Copying rule for the data below: take the line containing "For every layout" and every line after it to the end, exactly, and drop all pictures.

===== RECORDS TO PROCESS

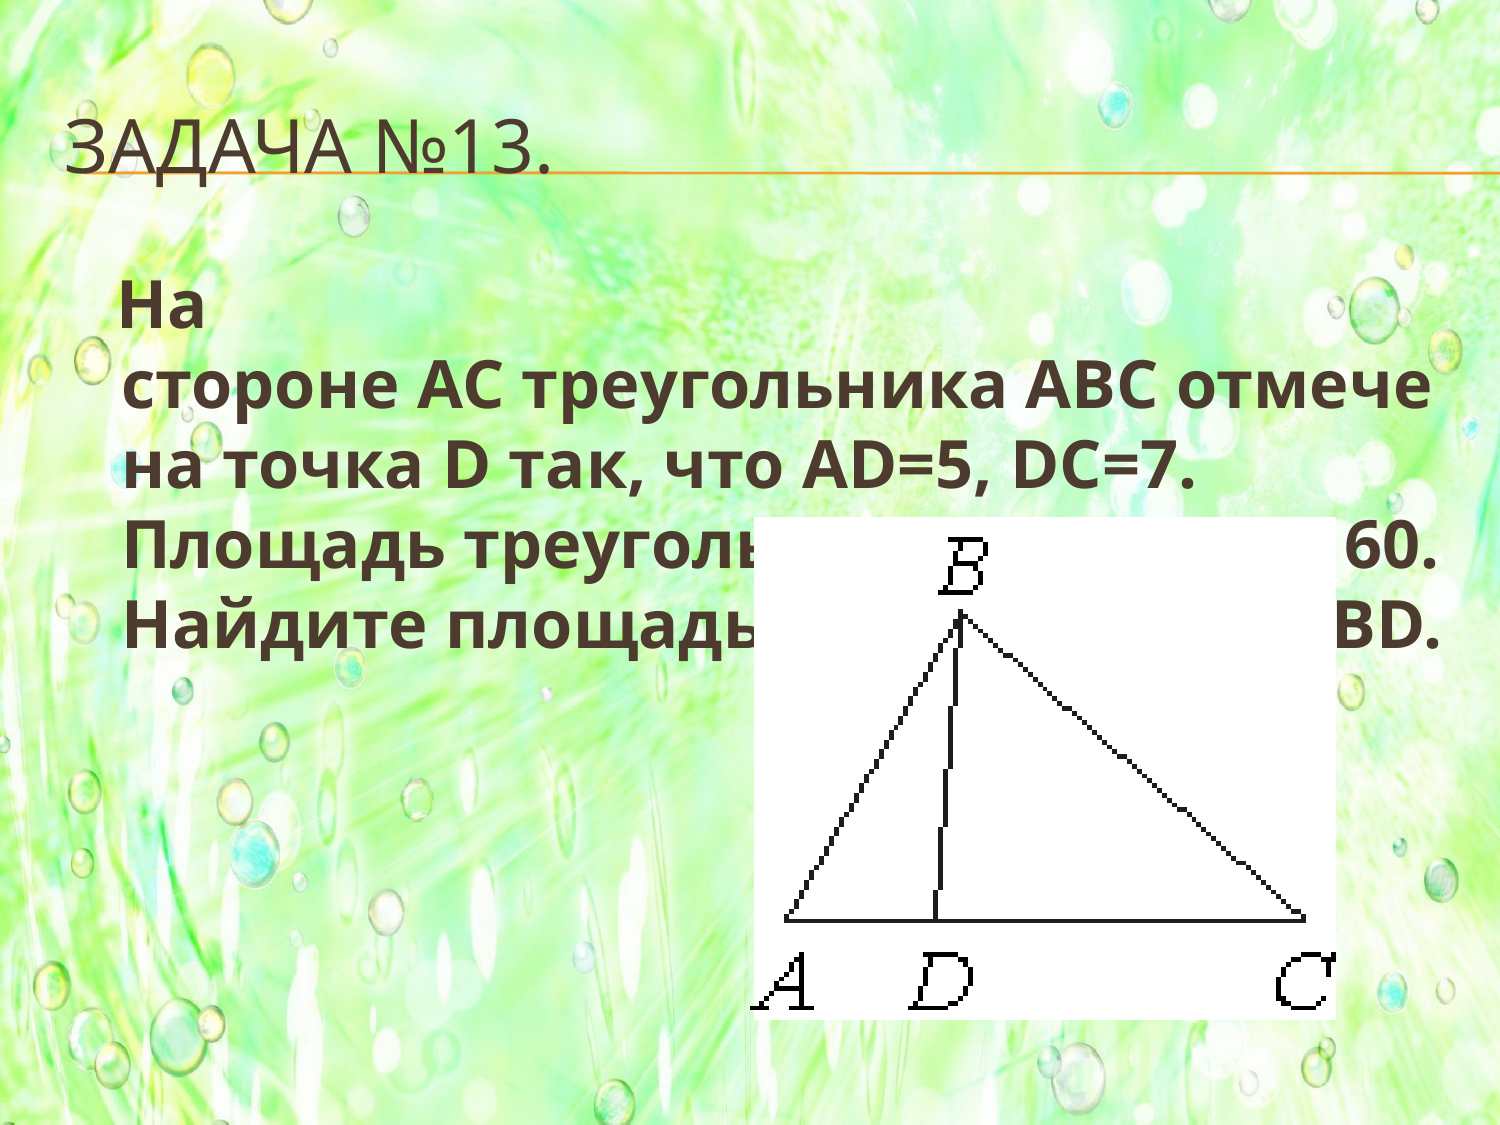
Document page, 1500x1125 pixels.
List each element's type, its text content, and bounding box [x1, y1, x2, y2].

picture [0, 0, 1500, 1125]
title Задача №13. [50, 75, 1475, 213]
list На стороне AC треугольника ABC отмечена точка D так, что AD=5, DC=7. Площадь треугольника ABC равна 60. Найдите площадь треугольника ABD. [50, 254, 1475, 998]
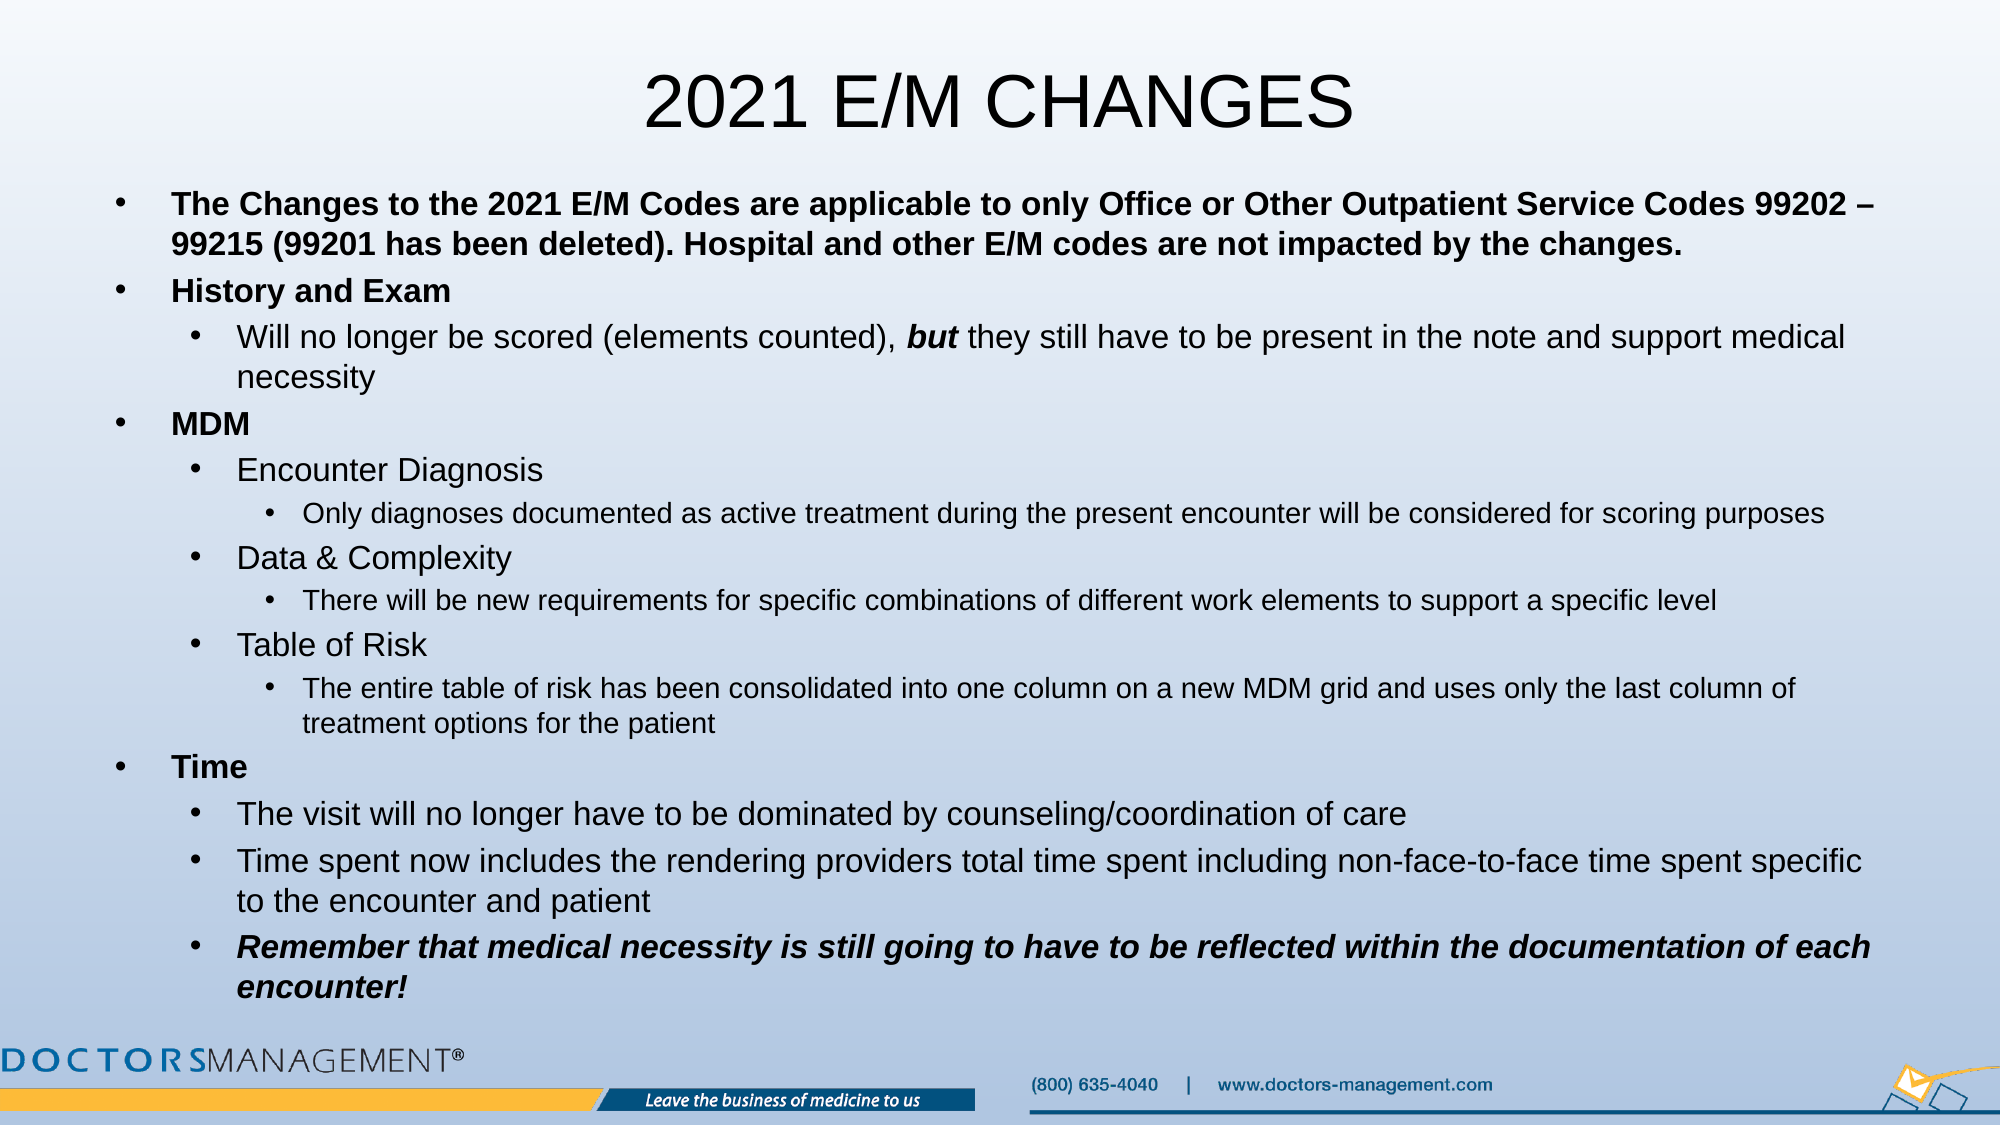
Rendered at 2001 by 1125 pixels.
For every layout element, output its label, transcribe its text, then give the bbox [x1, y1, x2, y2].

list The Changes to the 2021 E/M Codes are applicable to only Office or Other Outpatient Service Codes 99202 – 99215 (99201 has been deleted). Hospital and other E/M codes are not impacted by the changes. History and Exam Will no longer be scored (elements counted), but they still have to be present in the note and support medical necessity MDM Encounter Diagnosis Only diagnoses documented as active treatment during the present encounter will be considered for scoring purposes Data & Complexity There will be new requirements for specific combinations of different work elements to support a specific level Table of Risk The entire table of risk has been consolidated into one column on a new MDM grid and uses only the last column of treatment options for the patient Time The visit will no longer have to be dominated by counseling/coordination of care Time spent now includes the rendering providers total time spent including non-face-to-face time spent specific to the encounter and patient Remember that medical necessity is still going to have to be reflected within the documentation of each encounter! [99, 174, 1900, 1038]
title 2021 E/M Changes [0, 45, 2000, 175]
picture [0, 1048, 975, 1111]
picture [1025, 1062, 2000, 1125]
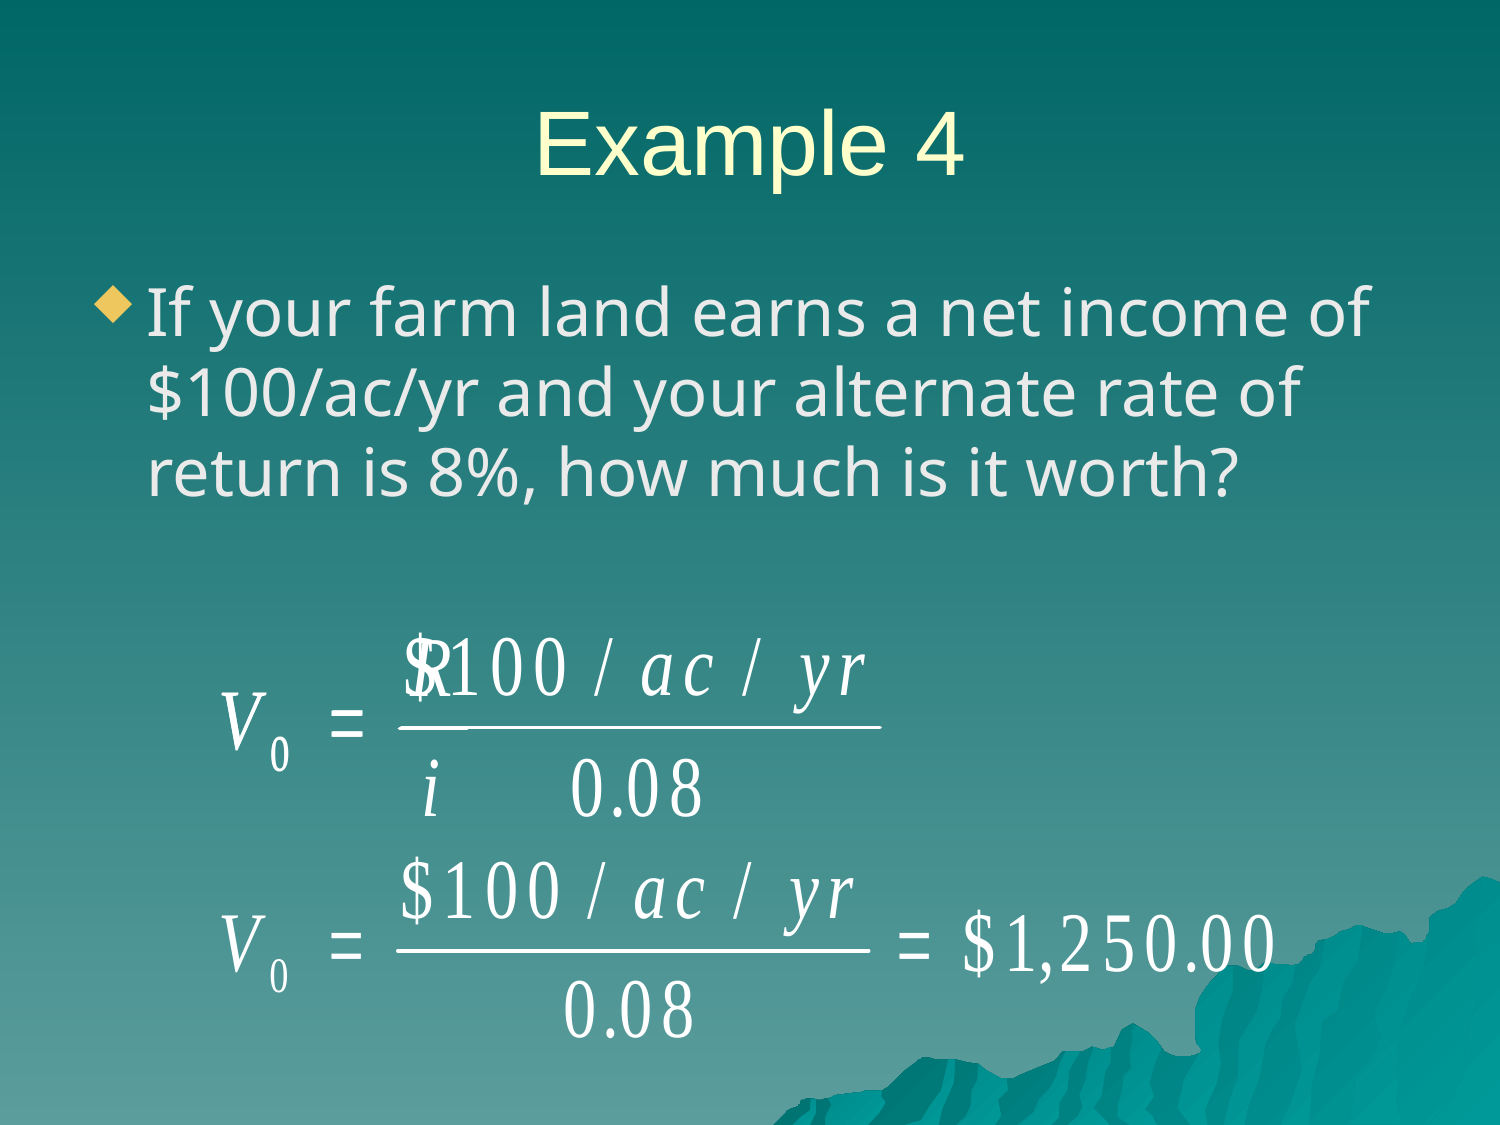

==========

> OUTPUT
For every layout element, output its label, transcribe its text, then give the bbox [x1, y1, x2, y2].

list The Changes to the 2021 E/M Codes are applicable to only Office or Other Outpatient Service Codes 99202 – 99215 (99201 has been deleted). Hospital and other E/M codes are not impacted by the changes. History and Exam Will no longer be scored (elements counted), but they still have to be present in the note and support medical necessity MDM Encounter Diagnosis Only diagnoses documented as active treatment during the present encounter will be considered for scoring purposes Data & Complexity There will be new requirements for specific combinations of different work elements to support a specific level Table of Risk The entire table of risk has been consolidated into one column on a new MDM grid and uses only the last column of treatment options for the patient Time The visit will no longer have to be dominated by counseling/coordination of care Time spent now includes the rendering providers total time spent including non-face-to-face time spent specific to the encounter and patient Remember that medical necessity is still going to have to be reflected within the documentation of each encounter! [99, 174, 1900, 1038]
title 2021 E/M Changes [0, 45, 2000, 175]
picture [0, 1048, 975, 1111]
picture [1025, 1062, 2000, 1125]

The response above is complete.